Las esperanzas que tienen los dueños de los equipos de la MLS en que “Becks” les guíe desde el letargo hacia el interés por las masas son tantas, que hasta se modificaron las normas de la liga en favor de su contratación.
Como suele ser habitual en las grandes ligas nacionales en los Estados Unidos, los equipos de la MLS se ven obligados a respetar un presupuesto salarial (salary cap) fijo que les marca la liga y que es de aprox. 2.4 M de US-$ - por equipo de la “MLS“, no por jugador.

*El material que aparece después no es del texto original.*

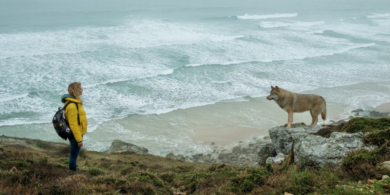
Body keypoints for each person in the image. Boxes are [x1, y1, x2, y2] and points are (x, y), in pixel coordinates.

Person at [61, 82, 88, 171]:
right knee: (73, 157)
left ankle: (73, 173)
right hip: (76, 135)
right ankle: (73, 175)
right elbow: (73, 124)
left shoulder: (74, 103)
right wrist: (79, 139)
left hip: (76, 134)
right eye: (80, 88)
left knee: (73, 155)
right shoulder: (72, 105)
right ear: (75, 90)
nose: (82, 90)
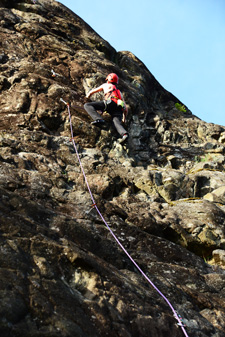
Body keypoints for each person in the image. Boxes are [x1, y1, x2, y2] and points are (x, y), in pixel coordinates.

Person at [84, 73, 129, 143]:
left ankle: (99, 119)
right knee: (116, 123)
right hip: (119, 108)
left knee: (87, 105)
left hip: (110, 103)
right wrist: (124, 119)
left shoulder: (105, 85)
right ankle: (124, 134)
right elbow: (125, 109)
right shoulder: (119, 92)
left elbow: (91, 92)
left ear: (108, 79)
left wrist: (87, 98)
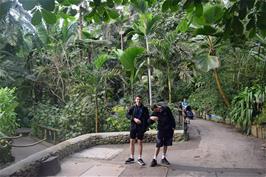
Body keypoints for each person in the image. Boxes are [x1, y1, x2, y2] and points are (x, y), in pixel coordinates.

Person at [125, 95, 149, 166]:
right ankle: (132, 157)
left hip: (141, 128)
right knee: (132, 141)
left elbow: (147, 119)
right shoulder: (132, 108)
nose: (138, 100)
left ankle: (139, 158)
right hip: (133, 127)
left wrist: (145, 127)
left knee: (140, 142)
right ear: (135, 100)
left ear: (141, 100)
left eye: (140, 99)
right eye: (137, 99)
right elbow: (127, 115)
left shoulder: (145, 109)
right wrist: (134, 119)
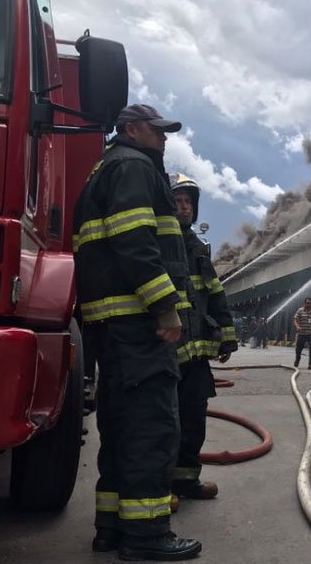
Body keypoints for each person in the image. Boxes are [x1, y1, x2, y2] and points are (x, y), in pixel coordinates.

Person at [73, 104, 202, 561]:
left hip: (110, 326)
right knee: (151, 428)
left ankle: (111, 527)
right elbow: (136, 243)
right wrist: (165, 306)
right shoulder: (133, 167)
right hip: (138, 323)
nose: (164, 139)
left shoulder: (105, 169)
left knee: (120, 425)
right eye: (157, 131)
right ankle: (146, 536)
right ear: (131, 130)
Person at [169, 174, 239, 501]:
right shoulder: (156, 240)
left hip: (194, 358)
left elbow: (214, 293)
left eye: (188, 203)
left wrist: (226, 337)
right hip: (165, 353)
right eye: (177, 201)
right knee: (163, 423)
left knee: (193, 419)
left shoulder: (198, 247)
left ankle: (186, 480)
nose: (183, 208)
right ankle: (157, 488)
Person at [293, 298, 311, 369]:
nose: (308, 304)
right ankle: (297, 359)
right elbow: (295, 319)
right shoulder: (300, 310)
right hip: (302, 333)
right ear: (304, 303)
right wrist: (297, 326)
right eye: (307, 303)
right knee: (298, 349)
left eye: (310, 303)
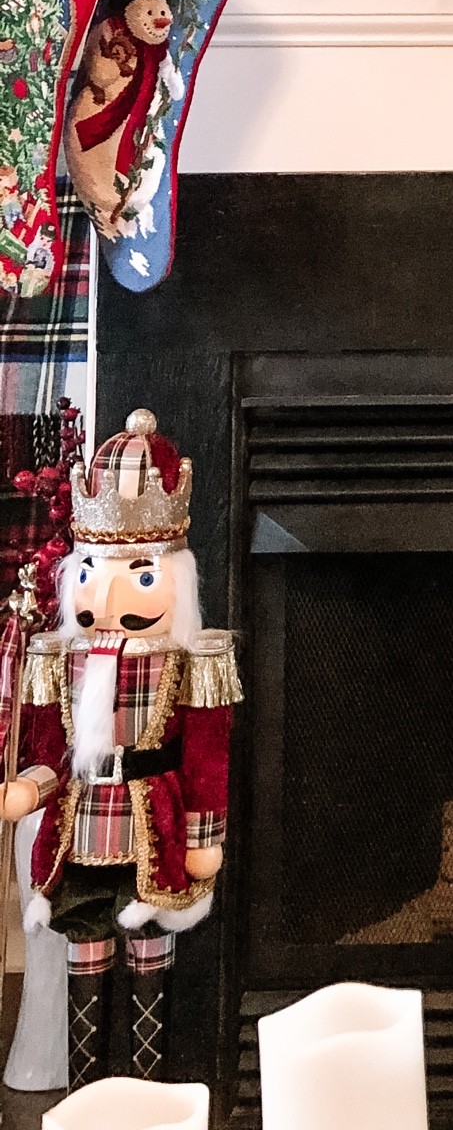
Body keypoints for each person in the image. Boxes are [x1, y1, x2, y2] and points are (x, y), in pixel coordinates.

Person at [2, 410, 238, 1089]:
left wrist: (204, 835)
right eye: (88, 574)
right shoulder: (60, 658)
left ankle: (145, 1085)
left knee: (148, 944)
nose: (100, 594)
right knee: (85, 938)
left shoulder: (194, 662)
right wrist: (31, 788)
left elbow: (207, 761)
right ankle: (88, 1090)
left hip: (153, 824)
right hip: (79, 825)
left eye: (136, 574)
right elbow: (49, 746)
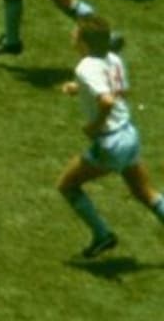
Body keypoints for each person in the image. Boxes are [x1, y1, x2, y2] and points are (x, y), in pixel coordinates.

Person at [56, 14, 164, 258]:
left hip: (111, 141)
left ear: (84, 41)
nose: (72, 35)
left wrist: (94, 126)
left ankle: (102, 234)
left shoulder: (85, 66)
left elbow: (106, 101)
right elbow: (120, 90)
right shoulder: (113, 59)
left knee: (67, 185)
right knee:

La liga modificó dicha norma y permite a partir de 2007 que cada equipo puede fichar a dos jugadores sin incluirles en dicho presupuesto y así poder atraer a jugadores importantes. David Beckham ha sido el primero en utilizar esta reforma de los estatutos (conocida ya como la ley Beckham) recibiendo ingresos anuales garantizados de 6.5 M US-$ (+ incentivos) de su nuevo club (Los Angeles Galaxy), lo que supone que el jugador gana casi tres veces mas que el resto de los jugadores de su equipo juntos. Esta cantidad puede parecer fuera de cualquier razonamiento viendo las dudas de su rendimiento deportivo, pero aún así, AEG (Anschutz Entertainment Group), el dueño del nuevo club de Beckham, recupera el dinero invertido en tiempo record - incluso mucho antes de que el jugador dispute un solo minuto con su nuevo equipo. Todo gracias al incomparable impacto mediático del jugador inglés.
En pocas semanas se dispararon las ventas de entradas (hasta verano 2007) superando los 10 M US-$ (6 M US-$ en todo el 2006). El club triplica los ingresos por patrocinadores (Herbalife Interncional, Inc. pagará p.e. 4 M US-$ por cada uno de los 5 próximos años como patrocinador principal, del que carecían en el 2006) y, el club ingresará por cada amistoso en Estados Unidos la cifra de 1 M US-$ (hasta ahora se contrataba al equipo por poco mas que los gastos de viaje y estancia). Además, la expansión internacional está en plena planificación con apariciones en Australia y - como viene siendo habitual por los “grandes equipos” - con una gira por Asia la próxima pretemporada.
Deportivamente puede que se mantengan las dudas sobre si Beckham puede ser el revulsivo que necesita la MLS - pero como inversión monetaria va a ser difícil superar la rentabilidad de este fichaje.